Execute queries on mongo, we need to get cli mongo and execute db.<collection name>.<operation>

Search

db.megasena.count: Count of objects in collection
db.megasena.find: Find the firsts elements of the collection
db.megasena.findOne(): Find the first element in the collection
db.megasena.find({"Concurso":73}).pretty(): Find by Concurso is 73 and show in pretty format.
db.megasena.find({"Ganhadores_Sena":5},{"Concurso":true}): Find by Ganhadores_Sena is 5 and show only the field Concurso (value true means that this field will be showed) and the _id, that is showed by default.
db.megasena.find({taxa:{$exists:true}}) find objects with a column taxa
db.megasena.find({"Data Sorteio":/2009/}) or db.megasena.find({"Data Sorteio":{$regex:'2009'}}) find all objects where 2019 is part of Data Sorteio. It is the like instruction for mongo.
db.megasena.find({"Nome":/john/i}) or db.megasena.find({"Nome":{$regex:'john', $options: 'i'}}) similar than before, to search as case insensitive. For search at the begin of the field, whe can user ^ before search text. For search at the end of the field, we can use $ after search text.
db.megasena.distinct("Ganhadores_Sena") returns a list with the different values for the field Ganhadores_Sena.

Others search operators:

$gt, $gte: great-than, great-than or equals
$lt, $lte: less-than, less-than or equals
$ne: not equals
$in , $nin: exists, not exists in a list
$all: Apply on list field, exists all elements of parameter list
$not: Diferent than
$elemMatch: Apply a filter for all elements in a list: {$elemMatch: {$gte: 30, $lt: 40 }}
$size: Size of the field list

Advanced search features

We can use logic operator to concat conditions, for example and or or:

db.megasena.find({ $or:
   [ {"Ganhadores_Sena":{ $eq:5 } },
     {"Ganhadores_Sena":{ $eq:7 } }]
    })

Sort: To sort results, we can use the key .sort(<field>) after find instruction:

db.megasena.find({}).sort({nome: 1})

The value 1 or -1 indicates ascendent or descendent order.

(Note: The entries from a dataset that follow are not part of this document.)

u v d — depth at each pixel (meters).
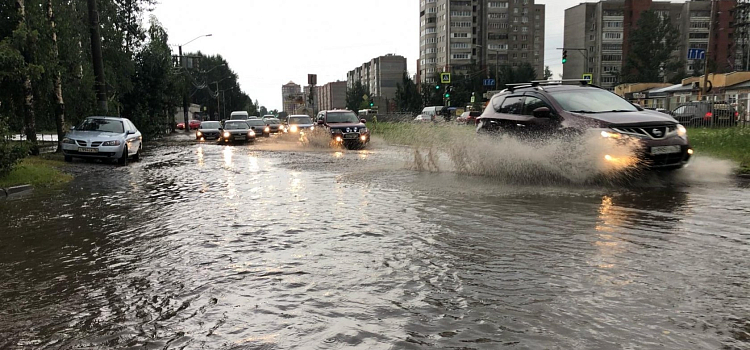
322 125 23.08
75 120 22.39
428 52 129.12
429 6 127.50
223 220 6.67
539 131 9.66
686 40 107.31
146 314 3.50
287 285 3.99
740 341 2.87
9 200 9.07
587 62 113.12
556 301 3.51
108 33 26.19
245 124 30.52
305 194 8.77
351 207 7.32
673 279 3.88
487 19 119.31
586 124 8.73
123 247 5.37
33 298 3.87
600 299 3.51
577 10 114.69
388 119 44.22
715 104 24.95
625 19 105.88
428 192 8.43
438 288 3.83
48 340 3.14
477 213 6.57
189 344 3.02
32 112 18.23
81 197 9.20
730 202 6.95
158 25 37.22
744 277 3.90
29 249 5.38
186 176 12.43
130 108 33.59
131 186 10.69
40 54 17.77
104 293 3.94
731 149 12.29
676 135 8.51
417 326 3.17
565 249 4.79
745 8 80.25
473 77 91.25
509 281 3.94
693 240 5.00
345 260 4.62
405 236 5.47
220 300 3.71
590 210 6.57
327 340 3.01
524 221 6.02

Limit: We can limit the number of elements:

db.megasena.find({}).limit(5)

Skip: We can ignore some elements from the find result:

db.megasena.find({}).limit(5).skip(2)

Aggregation: We can do group by using aggregation framework:

db.megasena.aggregate( { $group :
 { _id: null,
   soma:{$sum:"$Ganhadores_Sena"}
 }})

field _id is mandatory, so we can use to aggregate by field:

db.megasena.aggregate({ $group: {
        _id: "$Acumulado",
        soma: { $sum: "$Ganhadores_Sena" },
        count: { $sum: 1 }
    } })

We can, also, filter the results:

db.megasena.aggregate({ $group: {
        _id: "$Acumulado",
        soma: { $sum: "$Ganhadores_Sena" },
        count: { $sum: 1 }
    } },
    { $match: {_id: {$nin: ["", null]}}}
    )

We can, also, aggregate for more than one field, and sort the result:

db.megasena.aggregate({ $group: {
        _id: { ganhadores_sena:"$Ganhadores_Sena",
         acumulado:  "$Acumulado" },
        soma: { $sum: "$Ganhadores_Sena" },
        count: { $sum: 1 }
    } },
    { $match: {"_id.acumulado": {$nin: ["", null]}}},
    { $sort: {soma: 1}}
    )

execution plan:

Create

db.megasena.insert({ "Concurso" : 99999, "Ganhadores_Sena" : 0}) to insert a new object.

Update

db.megasena.update({"Concurso" :99999 }, {"Nome":"John Smith"}) find all objects by Concurso is 99999 and update/add column Nome with value John Smith only on the first object. The other columns will be deleted because we don't specify them.
db.megasena.update({"Concurso" :99999 }, { $set: {"Nome":"John Smith"}}) find all objects by Concurso is 99999 and update/add column Nome with value John Smith only on the first object. The other columns remain intouchble
db.megasena.update({"Concurso" :99999 }, { $set: {"Nome":"John Smith"}}, {multi: true}) do the same of before but applying for all match objects, not only the first.
db.megasena.update({"Concurso" :99999 }, { $set: {"Nome":"John Smith"}}, {multi: true, upsert:true}) the same of previous, but if doesn't find any object, will be create.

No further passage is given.